ACTION ITEM :: Write out the lines of the records from the one containing "output reg [2:0] Q" to the very last, keeping each exactly as it is.

DATA PROVIDED ::
══════════
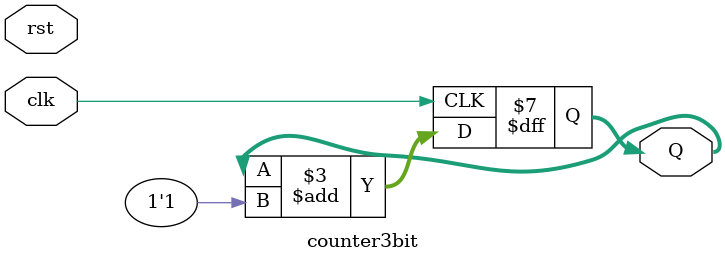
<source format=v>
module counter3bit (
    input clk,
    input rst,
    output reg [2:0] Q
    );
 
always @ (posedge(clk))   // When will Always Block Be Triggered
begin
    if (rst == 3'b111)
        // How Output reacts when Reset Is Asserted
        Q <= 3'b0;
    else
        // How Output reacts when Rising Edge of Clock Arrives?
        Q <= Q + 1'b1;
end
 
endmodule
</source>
══════════
RESULT OF THE EXERCISE ::
    output reg [2:0] Q
    );
 
always @ (posedge(clk))   // When will Always Block Be Triggered
begin
    if (rst == 3'b111)
        // How Output reacts when Reset Is Asserted
        Q <= 3'b0;
    else
        // How Output reacts when Rising Edge of Clock Arrives?
        Q <= Q + 1'b1;
end
 
endmodule
</source>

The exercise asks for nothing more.